[Stored data]
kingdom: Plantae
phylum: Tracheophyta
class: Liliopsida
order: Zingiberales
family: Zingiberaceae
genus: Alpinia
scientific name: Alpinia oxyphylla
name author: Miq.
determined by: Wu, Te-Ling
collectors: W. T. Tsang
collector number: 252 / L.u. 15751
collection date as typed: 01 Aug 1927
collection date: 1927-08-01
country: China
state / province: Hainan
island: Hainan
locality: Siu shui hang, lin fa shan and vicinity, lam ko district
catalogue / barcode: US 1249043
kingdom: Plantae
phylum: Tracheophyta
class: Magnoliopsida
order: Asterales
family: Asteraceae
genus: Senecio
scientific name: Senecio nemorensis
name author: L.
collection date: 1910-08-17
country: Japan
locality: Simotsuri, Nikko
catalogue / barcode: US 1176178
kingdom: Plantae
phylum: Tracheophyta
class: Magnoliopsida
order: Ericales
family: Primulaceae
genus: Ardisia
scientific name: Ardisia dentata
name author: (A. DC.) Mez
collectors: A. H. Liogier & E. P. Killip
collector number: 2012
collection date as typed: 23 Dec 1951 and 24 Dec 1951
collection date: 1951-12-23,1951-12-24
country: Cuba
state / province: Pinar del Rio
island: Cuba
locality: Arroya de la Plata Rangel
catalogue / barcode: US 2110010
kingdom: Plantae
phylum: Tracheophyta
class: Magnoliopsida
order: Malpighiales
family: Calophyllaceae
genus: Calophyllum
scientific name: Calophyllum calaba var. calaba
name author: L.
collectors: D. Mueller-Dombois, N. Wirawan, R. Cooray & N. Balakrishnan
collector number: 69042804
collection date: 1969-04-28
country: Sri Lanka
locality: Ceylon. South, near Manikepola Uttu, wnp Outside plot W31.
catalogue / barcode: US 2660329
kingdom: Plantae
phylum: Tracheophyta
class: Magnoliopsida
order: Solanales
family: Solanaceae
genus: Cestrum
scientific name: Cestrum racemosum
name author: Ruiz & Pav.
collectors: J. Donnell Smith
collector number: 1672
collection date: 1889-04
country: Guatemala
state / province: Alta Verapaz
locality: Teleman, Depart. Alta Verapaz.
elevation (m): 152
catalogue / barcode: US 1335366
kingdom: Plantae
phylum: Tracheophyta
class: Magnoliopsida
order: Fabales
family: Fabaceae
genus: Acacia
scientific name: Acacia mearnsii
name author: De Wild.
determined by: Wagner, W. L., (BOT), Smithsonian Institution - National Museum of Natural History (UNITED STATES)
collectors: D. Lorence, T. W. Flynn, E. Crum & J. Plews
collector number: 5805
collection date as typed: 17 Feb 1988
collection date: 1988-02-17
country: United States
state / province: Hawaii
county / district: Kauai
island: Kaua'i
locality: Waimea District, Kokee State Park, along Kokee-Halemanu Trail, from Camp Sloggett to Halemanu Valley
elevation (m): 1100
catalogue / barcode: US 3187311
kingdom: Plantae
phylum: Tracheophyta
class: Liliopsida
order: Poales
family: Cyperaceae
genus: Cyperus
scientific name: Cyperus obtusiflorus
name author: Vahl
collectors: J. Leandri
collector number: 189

- [TO BE DONE] Copy out every line of the material above word for word, with nothing changed, added, or left out.

- [COMPLETE OUTPUT]
kingdom: Plantae
phylum: Tracheophyta
class: Liliopsida
order: Zingiberales
family: Zingiberaceae
genus: Alpinia
scientific name: Alpinia oxyphylla
name author: Miq.
determined by: Wu, Te-Ling
collectors: W. T. Tsang
collector number: 252 / L.u. 15751
collection date as typed: 01 Aug 1927
collection date: 1927-08-01
country: China
state / province: Hainan
island: Hainan
locality: Siu shui hang, lin fa shan and vicinity, lam ko district
catalogue / barcode: US 1249043
kingdom: Plantae
phylum: Tracheophyta
class: Magnoliopsida
order: Asterales
family: Asteraceae
genus: Senecio
scientific name: Senecio nemorensis
name author: L.
collection date: 1910-08-17
country: Japan
locality: Simotsuri, Nikko
catalogue / barcode: US 1176178
kingdom: Plantae
phylum: Tracheophyta
class: Magnoliopsida
order: Ericales
family: Primulaceae
genus: Ardisia
scientific name: Ardisia dentata
name author: (A. DC.) Mez
collectors: A. H. Liogier & E. P. Killip
collector number: 2012
collection date as typed: 23 Dec 1951 and 24 Dec 1951
collection date: 1951-12-23,1951-12-24
country: Cuba
state / province: Pinar del Rio
island: Cuba
locality: Arroya de la Plata Rangel
catalogue / barcode: US 2110010
kingdom: Plantae
phylum: Tracheophyta
class: Magnoliopsida
order: Malpighiales
family: Calophyllaceae
genus: Calophyllum
scientific name: Calophyllum calaba var. calaba
name author: L.
collectors: D. Mueller-Dombois, N. Wirawan, R. Cooray & N. Balakrishnan
collector number: 69042804
collection date: 1969-04-28
country: Sri Lanka
locality: Ceylon. South, near Manikepola Uttu, wnp Outside plot W31.
catalogue / barcode: US 2660329
kingdom: Plantae
phylum: Tracheophyta
class: Magnoliopsida
order: Solanales
family: Solanaceae
genus: Cestrum
scientific name: Cestrum racemosum
name author: Ruiz & Pav.
collectors: J. Donnell Smith
collector number: 1672
collection date: 1889-04
country: Guatemala
state / province: Alta Verapaz
locality: Teleman, Depart. Alta Verapaz.
elevation (m): 152
catalogue / barcode: US 1335366
kingdom: Plantae
phylum: Tracheophyta
class: Magnoliopsida
order: Fabales
family: Fabaceae
genus: Acacia
scientific name: Acacia mearnsii
name author: De Wild.
determined by: Wagner, W. L., (BOT), Smithsonian Institution - National Museum of Natural History (UNITED STATES)
collectors: D. Lorence, T. W. Flynn, E. Crum & J. Plews
collector number: 5805
collection date as typed: 17 Feb 1988
collection date: 1988-02-17
country: United States
state / province: Hawaii
county / district: Kauai
island: Kaua'i
locality: Waimea District, Kokee State Park, along Kokee-Halemanu Trail, from Camp Sloggett to Halemanu Valley
elevation (m): 1100
catalogue / barcode: US 3187311
kingdom: Plantae
phylum: Tracheophyta
class: Liliopsida
order: Poales
family: Cyperaceae
genus: Cyperus
scientific name: Cyperus obtusiflorus
name author: Vahl
collectors: J. Leandri
collector number: 189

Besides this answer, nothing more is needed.